◆ **Excerpt**:
** START **

# 55 gallon journal



## jrodriguez (Jul 20, 2009)

yayyyyyy!!!!*o2*w3*w3*w3*w3*w3


i just got a free 55 gallon aquarium from my aunt...you wont believe how happy i am right now.the only probelm is that i probably would have to reseal it again and i need to get a new filter because hers broke down. i probably need to get new substrate 2...btw i am going to make it fw.i might even need a new hood and lighitng system.and it even comes with a stand!!!

Priorities

1.new filter
2.substrate
3.hood
4.silicone to reseal
5.i need help on how to aquascape the whole thing


----------



## phil_pl (Apr 10, 2009)

CONGRATS i love 55gal's cant wait to see what you do with it. What filter are you going to get for it?


----------



## jrodriguez (Jul 20, 2009)

im thinking an aqua clear

what do you think i should get???

not to expensive but good


----------



## phil_pl (Apr 10, 2009)

thats what i would go with. i ran a Aqua Clear110 on my 55gal, i love that filter


----------



## jrodriguez (Jul 20, 2009)

im thinking that i am going to put cichlids and upside down catfish.and if not then maybe a community tank(angels,swordtails,etc.)


----------



## jrodriguez (Jul 20, 2009)

i think i might end up getting a marineland bio-wheel 350...then maybe a power head as well


----------



## jrodriguez (Jul 20, 2009)

i want to get a couple of clown loaches,angelfish,swordtails,upside down catfish,etc
and i probably want to get some plants as well


----------



## jrodriguez (Jul 20, 2009)

and no pics yet srry dont have my camera right now srry


----------



## jrodriguez (Jul 20, 2009)

I have come to the conclusion thAt i am going to stock it with a variety of barbs(tigers,albino tigers,green tigers,cherry barbs,gold barbs),a school of cories,and upside down catfish as well

Opinions or comments?*i/d*


----------



## Mermaid (Jul 23, 2009)

55 gallons! I am so jealous!! lol Congratz on the 55 and I think you should go with what makes you happy, so.. go for it! Barbs away!


----------



## jrodriguez (Jul 20, 2009)

ok so i just got some wood from my ranch yesterday...and i was wondering if it is safe for my aquarium...i already soaked and cleaned it as much as possible with tap water

any help or comments are welcome


----------



## Shotgun (Mar 1, 2009)

congrats on the new tank! 55g's are great sized tanks. 

what do you plan on stocking it with? what theme do you plan on having it in? ie. amazonian?


----------



## jrodriguez (Jul 20, 2009)

im thinkin that i am going to make it like fool of driftwood and idk on live plants yet...i never have planted live plants before

i am going to stock it with tiger barbs,albino tiger barbs,green tiger barbs,gold barbs,cherry barbs,and some tetras too.and a school of assorted cories ,upside down catfish.

any ideas other than that???or comments


----------



## jrodriguez (Jul 20, 2009)

ok...i just took a pic of it 



as you can see i have a problem...there are water 'stains' on the glass after i washed the aquarium because it was pretty dirty...how do i take them off safely???

** END **

◆ **Information provided**:
** START **

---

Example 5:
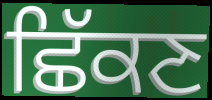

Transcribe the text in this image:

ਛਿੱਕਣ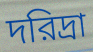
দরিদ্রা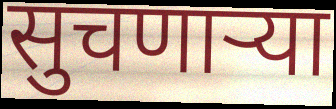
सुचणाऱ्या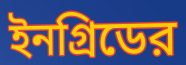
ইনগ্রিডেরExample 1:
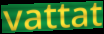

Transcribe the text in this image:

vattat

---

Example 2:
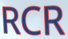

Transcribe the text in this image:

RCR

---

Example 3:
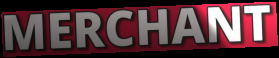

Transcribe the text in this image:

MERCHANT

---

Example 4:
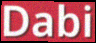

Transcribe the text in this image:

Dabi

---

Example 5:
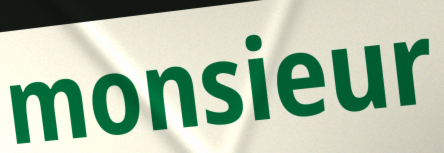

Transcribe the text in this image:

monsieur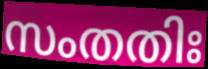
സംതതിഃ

** END **
** START **

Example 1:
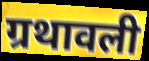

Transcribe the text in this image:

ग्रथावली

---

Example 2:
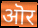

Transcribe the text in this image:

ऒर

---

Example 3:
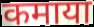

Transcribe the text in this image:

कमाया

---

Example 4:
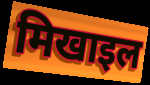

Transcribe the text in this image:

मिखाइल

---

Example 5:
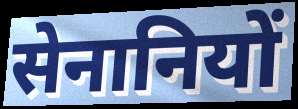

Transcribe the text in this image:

** END **

◆ **Aim 1**:
Answer these questions about the aquarium thread:
(a) Who gave jrodriguez the 55 gallon aquarium?
(b) Which filter did phil_pl run on his own 55 gallon tank?
(c) Where did jrodriguez get the wood he asked about?
◆ **Aim 2**:
Change "aunt" to "uncle" in the part of the aquarium thread starting with "# 55 gallon" and going on through "with a stand!!!", and write out that part.
◆ **Aim 3**:
Write the next post of the aquarium thread, following on from its last post.
The data shown after the aquarium thread is separate material.

◆ **Task result 1**:
(a) His aunt.
(b) An Aqua Clear110.
(c) From his ranch.

◆ **Task result 2**:
# 55 gallon journal



## jrodriguez (Jul 20, 2009)

yayyyyyy!!!!*o2*w3*w3*w3*w3*w3


i just got a free 55 gallon aquarium from my uncle...you wont believe how happy i am right now.the only probelm is that i probably would have to reseal it again and i need to get a new filter because hers broke down. i probably need to get new substrate 2...btw i am going to make it fw.i might even need a new hood and lighitng system.and it even comes with a stand!!!

◆ **Task result 3**:
thank you for all the help


----------



## jrodriguez (Jul 20, 2009)

yay finally got the sand and a couple of plants...amazon and idk what the other one is


----------



## jrodriguez (Jul 20, 2009)




----------



## Saprobic (Nov 14, 2008)

Not sure if this is still an issue. But I find vinegar to work really well on cleaning glass. Not going to harm your fish either if you don't rinse it well enough. Not that I wold recomend not rinsing.


----------



## jrodriguez (Jul 20, 2009)

Okay... Its almost time to put the first fish in (like 1 week)and i am going to put 2 syno eupterus and my tiger barbs as well as my cories


----------



## Nicole85 (Aug 17, 2009)

we have an upside down catfish and he is awesome when he swims across the top of the tank upside down and all...but he always hides and fights for his hiding spot. chases the other fish...also he is easily already 5 inches and growing. plus he digs up the sand and is up all night bothering the sleeping fish.


----------



## jrodriguez (Jul 20, 2009)

first pics of tank...yay

tankshot



my cat!!!


the whole barb family!!!


----------



## jrodriguez (Jul 20, 2009)

more pics


----------



## Nicole85 (Aug 17, 2009)

hows the catfish working out for you??


----------



## jrodriguez (Jul 20, 2009)

they are doing awsome by the way!!!they are nocturnal,yet they eat during the day


----------



## jrodriguez (Jul 20, 2009)

i got 5 serpae tetras added to the aquarium!!!woot!woot!

will post pics momentarily


----------



## jrodriguez (Jul 20, 2009)

here's one serpae tetra



here's two more



here's a pic of my bigger syno eupterus



here's another pic and my crab that i had to move to this aquarium temporarily


----------



## AlexisPets (Aug 27, 2009)

*w3 Cool cool, very, very cool.  So many tanks, fish, and supplies....so little time. *n1 *r2


----------



## jrodriguez (Jul 20, 2009)

yah!!!very true


----------



## jrodriguez (Jul 20, 2009)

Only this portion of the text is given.